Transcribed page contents
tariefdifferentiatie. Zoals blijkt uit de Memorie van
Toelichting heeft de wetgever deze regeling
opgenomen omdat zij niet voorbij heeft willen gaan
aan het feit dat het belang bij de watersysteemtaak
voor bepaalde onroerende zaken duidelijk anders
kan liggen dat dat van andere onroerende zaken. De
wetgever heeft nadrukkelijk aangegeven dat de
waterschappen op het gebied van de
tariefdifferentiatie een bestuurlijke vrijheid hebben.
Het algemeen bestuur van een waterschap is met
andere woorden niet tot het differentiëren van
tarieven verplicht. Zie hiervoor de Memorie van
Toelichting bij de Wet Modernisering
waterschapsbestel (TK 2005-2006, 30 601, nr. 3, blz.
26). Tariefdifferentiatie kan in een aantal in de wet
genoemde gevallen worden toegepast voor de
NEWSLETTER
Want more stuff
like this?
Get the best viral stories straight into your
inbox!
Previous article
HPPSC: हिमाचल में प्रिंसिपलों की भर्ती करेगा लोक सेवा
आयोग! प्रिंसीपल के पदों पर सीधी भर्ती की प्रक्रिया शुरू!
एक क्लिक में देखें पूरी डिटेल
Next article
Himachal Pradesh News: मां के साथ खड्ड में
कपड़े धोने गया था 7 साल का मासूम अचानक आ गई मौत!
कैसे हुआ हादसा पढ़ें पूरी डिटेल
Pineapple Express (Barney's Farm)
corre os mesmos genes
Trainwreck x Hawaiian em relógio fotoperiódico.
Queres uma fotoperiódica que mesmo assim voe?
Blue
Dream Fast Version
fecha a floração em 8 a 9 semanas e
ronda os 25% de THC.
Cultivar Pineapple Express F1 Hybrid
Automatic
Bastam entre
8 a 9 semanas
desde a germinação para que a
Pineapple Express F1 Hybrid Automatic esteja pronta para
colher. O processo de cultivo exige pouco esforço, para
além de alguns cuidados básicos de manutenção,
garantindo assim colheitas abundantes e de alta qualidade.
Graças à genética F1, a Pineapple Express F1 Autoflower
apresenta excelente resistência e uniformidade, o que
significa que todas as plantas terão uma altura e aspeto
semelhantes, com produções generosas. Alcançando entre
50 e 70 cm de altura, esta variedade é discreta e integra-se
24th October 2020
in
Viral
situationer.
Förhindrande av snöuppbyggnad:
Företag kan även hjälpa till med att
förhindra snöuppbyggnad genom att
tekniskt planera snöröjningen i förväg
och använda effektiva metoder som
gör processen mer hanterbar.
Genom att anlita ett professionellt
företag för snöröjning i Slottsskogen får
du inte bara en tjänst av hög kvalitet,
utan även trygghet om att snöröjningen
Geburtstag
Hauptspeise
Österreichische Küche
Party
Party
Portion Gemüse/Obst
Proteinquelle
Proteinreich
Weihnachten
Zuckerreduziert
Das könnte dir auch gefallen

--

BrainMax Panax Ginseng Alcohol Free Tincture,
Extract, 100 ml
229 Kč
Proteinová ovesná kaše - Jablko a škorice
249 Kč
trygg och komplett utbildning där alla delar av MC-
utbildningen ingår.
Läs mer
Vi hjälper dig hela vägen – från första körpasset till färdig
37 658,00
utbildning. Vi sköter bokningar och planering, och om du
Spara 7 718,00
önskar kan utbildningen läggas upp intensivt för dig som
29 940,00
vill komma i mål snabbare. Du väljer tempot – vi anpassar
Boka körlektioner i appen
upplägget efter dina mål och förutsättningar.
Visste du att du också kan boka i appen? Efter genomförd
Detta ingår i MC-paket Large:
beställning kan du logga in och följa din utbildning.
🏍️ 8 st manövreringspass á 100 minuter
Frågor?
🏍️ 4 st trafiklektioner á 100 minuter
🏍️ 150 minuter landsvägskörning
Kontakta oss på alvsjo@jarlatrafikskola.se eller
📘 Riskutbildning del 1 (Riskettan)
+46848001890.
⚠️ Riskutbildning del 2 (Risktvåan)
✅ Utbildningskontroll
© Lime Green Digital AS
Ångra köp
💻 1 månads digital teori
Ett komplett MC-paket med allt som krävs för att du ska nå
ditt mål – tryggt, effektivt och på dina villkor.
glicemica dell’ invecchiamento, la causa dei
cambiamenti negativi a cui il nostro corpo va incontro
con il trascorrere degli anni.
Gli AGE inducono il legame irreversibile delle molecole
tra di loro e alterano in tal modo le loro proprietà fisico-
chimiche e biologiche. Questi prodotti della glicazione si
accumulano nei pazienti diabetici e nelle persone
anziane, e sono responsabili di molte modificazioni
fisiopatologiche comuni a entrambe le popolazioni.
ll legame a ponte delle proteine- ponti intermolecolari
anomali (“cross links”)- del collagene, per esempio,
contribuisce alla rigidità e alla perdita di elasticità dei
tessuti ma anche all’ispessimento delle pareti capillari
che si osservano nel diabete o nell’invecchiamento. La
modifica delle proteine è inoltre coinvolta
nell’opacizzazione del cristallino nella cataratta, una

Work instruction: How many lines of the entries contain the string "heeft"? Answer with a number and no other words.

Task response: 3